Vladislav Panov of Pečat, a weekly political magazine in Serbia, wrote that the film is "very convincing" and that "Malagurski covered the facts and scenes in the film just as Michael Moore does in his documentaries. And just like that film maker, obviously Boris' main role model, Malagurski located the source of evil in Washington and big American corporations which had come to buy us out after instructing and preparing 'irrational slaughters of primitive Balkan peoples' ", but added that "Boris bravely detected the main domestic culprits in G17 Plus in skimming the cream on behalf of foreigners".
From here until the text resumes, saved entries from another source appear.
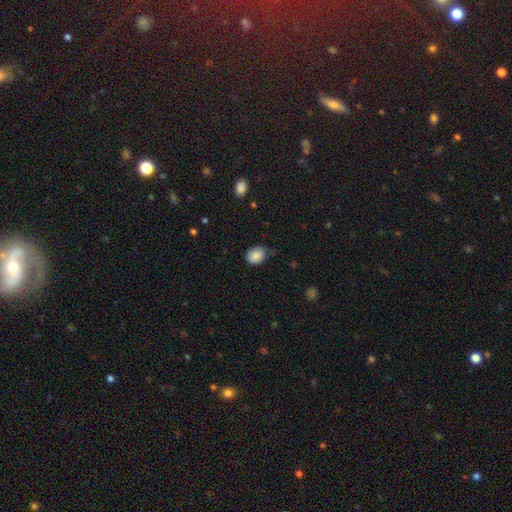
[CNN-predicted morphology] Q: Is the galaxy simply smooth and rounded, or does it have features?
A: smooth — 87%.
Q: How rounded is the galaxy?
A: in between — 54%.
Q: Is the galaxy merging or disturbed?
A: none — 72%.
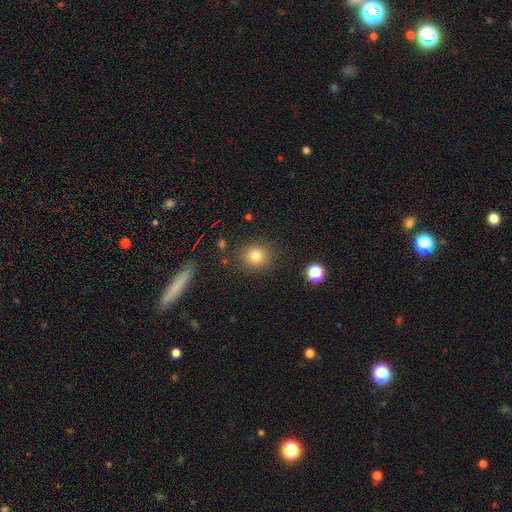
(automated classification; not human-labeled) Q: Smooth or featured?
A: smooth (80%); runner-up: star or artifact (12%)
Q: How rounded?
A: round (80%); runner-up: in between (19%)
Q: Merging?
A: none (85%); runner-up: minor disturbance (9%)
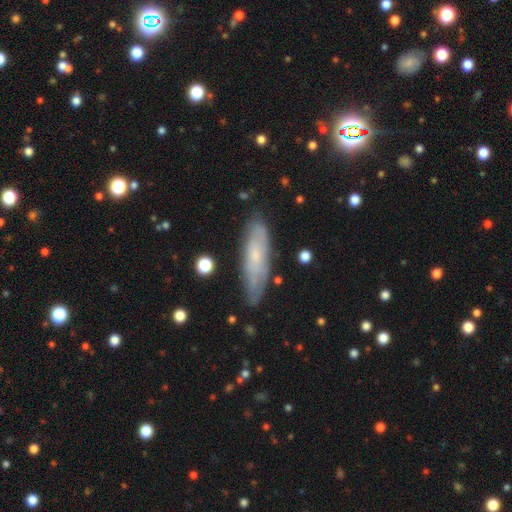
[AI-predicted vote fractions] The model was most divided on "smooth or featured": smooth: 51%, featured or disk: 41%, star or artifact: 7%. More confident: merging — none (78%); how rounded — cigar-shaped (62%).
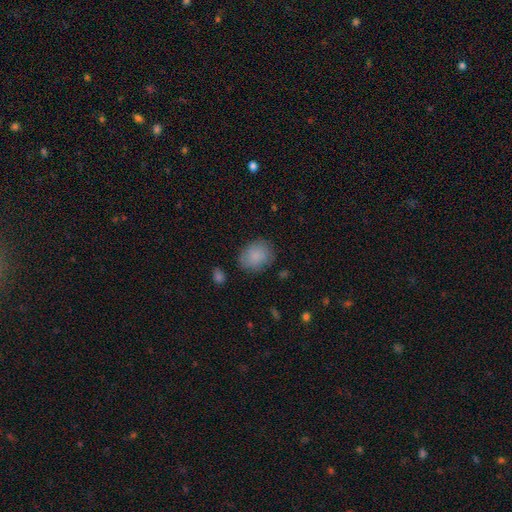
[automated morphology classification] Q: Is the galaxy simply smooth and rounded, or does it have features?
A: smooth — 86%.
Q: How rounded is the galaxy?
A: in between — 54%.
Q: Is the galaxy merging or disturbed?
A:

Konstantin Kilibarda, writing for the blog Politics, Respun, described the film as a "misguided attempt to give an alternative account of the wars in the former Yugoslavia", and that the film maker "attempts to minimize, deflect and distort the well established role of Serbian leaders in the former Yugoslavia in pursuing a militant nationalist program since the late 1980s, that sought to reclaim Kosovo through the imposition of martial law, as well as create 'ethnically compact' territories that would link Serbs in Serbia with Serbian minorities in Bosnia and Croatia".
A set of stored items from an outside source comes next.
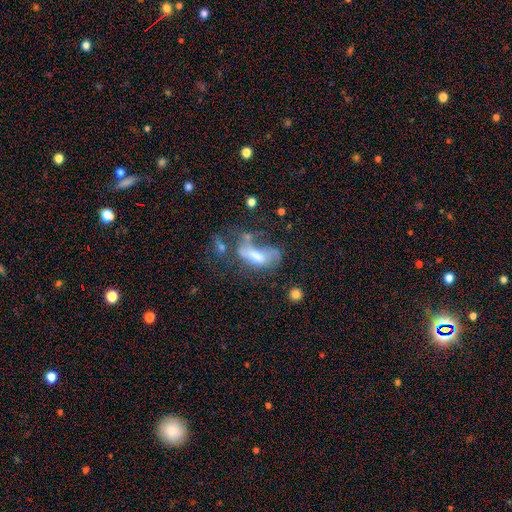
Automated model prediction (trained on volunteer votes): Smooth or featured: smooth — 44% (tied with featured or disk — 44%)
Merging: major disturbance — 43% (merger — 22%)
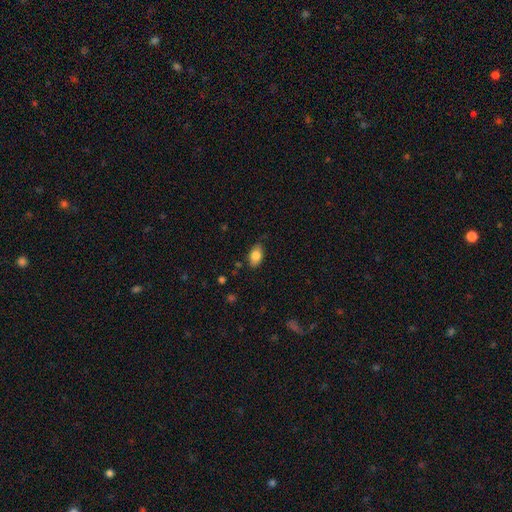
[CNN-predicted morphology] type=smooth (83%); roundness=in between (90%); merging=none (77%).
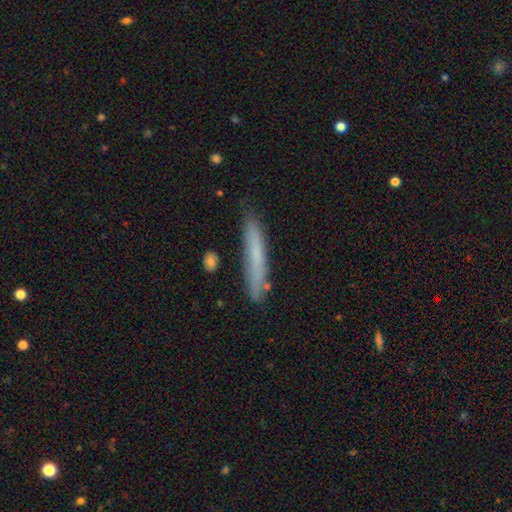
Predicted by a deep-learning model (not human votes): Morphology: type=smooth (67%); roundness=cigar-shaped (94%); merging=none (79%).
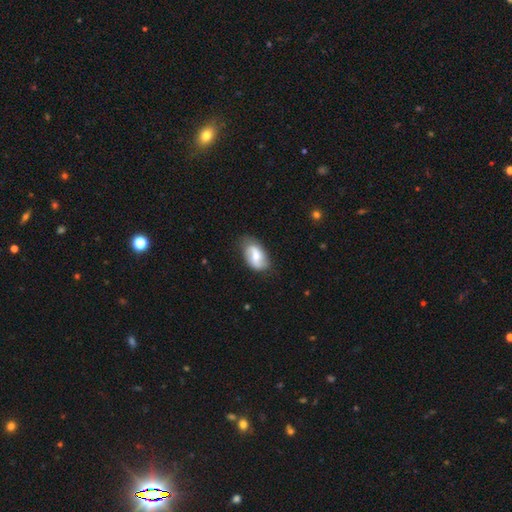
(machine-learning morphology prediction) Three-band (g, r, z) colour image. It shows a featured or disk galaxy (56%) with a weak bar (48%), spiral arms (84%) and a moderate central bulge (61%). Merging: none (74%).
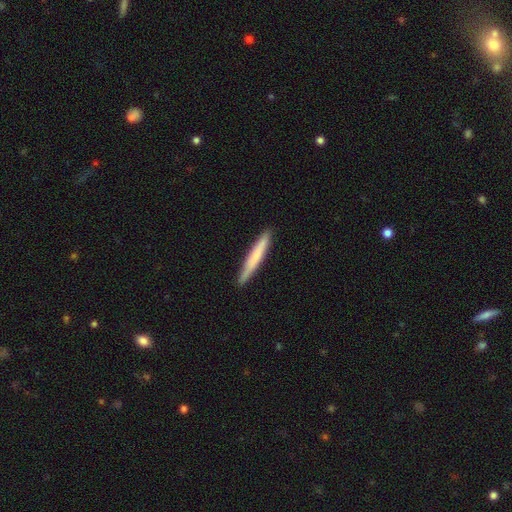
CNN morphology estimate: type=smooth (67%); roundness=cigar-shaped (96%); merging=none (90%).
Historian Predrag Marković, in a discussion at Singidunum University, said that the film talks with a language understandable to young Westerners, and that "the author, with a fine irony, distances himself in regards to the local figures and presents a very complex problem, evading self-justification that many domestic directors are prone to."

Tristan Miller, writing in the U.K.'s Socialist Standard, wrote "the film’s flimsier claims and arguments can be explained as the work of a naïve but well-meaning patriot, but others cannot be so innocently excused" ... "for all the effort he spends decrying the dishonest propagandising which fuelled the Yugoslavian implosion, he certainly has no qualms employing many of the same tricks when it suits his own agenda". Concluding, "he has a very low estimation of the intelligence of his audience".
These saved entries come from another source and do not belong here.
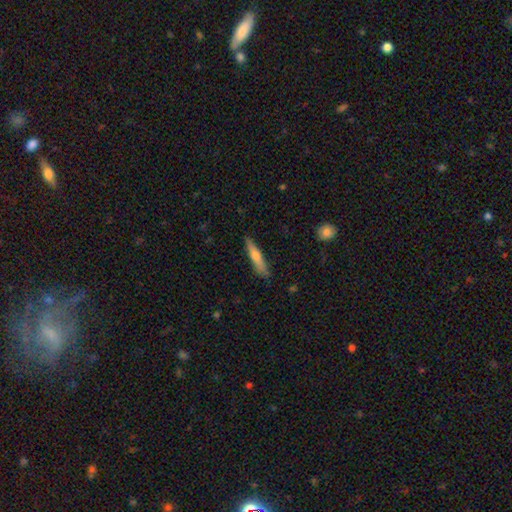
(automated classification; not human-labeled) Morphology: type=smooth (52%); roundness=cigar-shaped (90%); merging=none (87%).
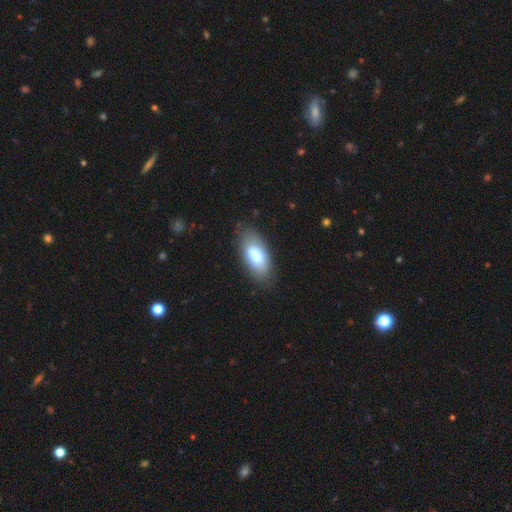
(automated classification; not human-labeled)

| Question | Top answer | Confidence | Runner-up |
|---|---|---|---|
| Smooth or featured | smooth | 80% | featured or disk (14%) |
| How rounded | in between | 91% | cigar-shaped (7%) |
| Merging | none | 78% | minor disturbance (16%) |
Both Miller and Kilibarda were sympathetic to the film's claim that Western economic policies contributed to social instability in the buildup to the Yugoslav Wars. Kilibarda also stated that "Western media often engaged in collective blame of the Serbs" in the mid-1990s.

Lukáš Perný, writing in the Slovak Zem a Vek magazine, noted that the film presents information that helps the viewer to understand the interests behind the "colonization" of Yugoslavia.

Serbian film critic Vladan Petković described the film as "pro-Serbian conspiracy theorist propaganda". According to Petković, "the film is promoted as having been made in Michael Moore's style, but it totally lacks Moore’s characteristic qualities. Instead Malagurski interviews journalists, politicians, ex-ambassadors and historians, who all promote the same one-sided story of Serbia as a victim of Western capitalist imperialism".

Amir Telibećirović of Tačno.net, in his review of the film, described it as: "new model of indoctrination based on the philosophy of Slobodan Milošević and the Serbian Academy of Sciences and Arts, through beautified propaganda, lies and manipulation.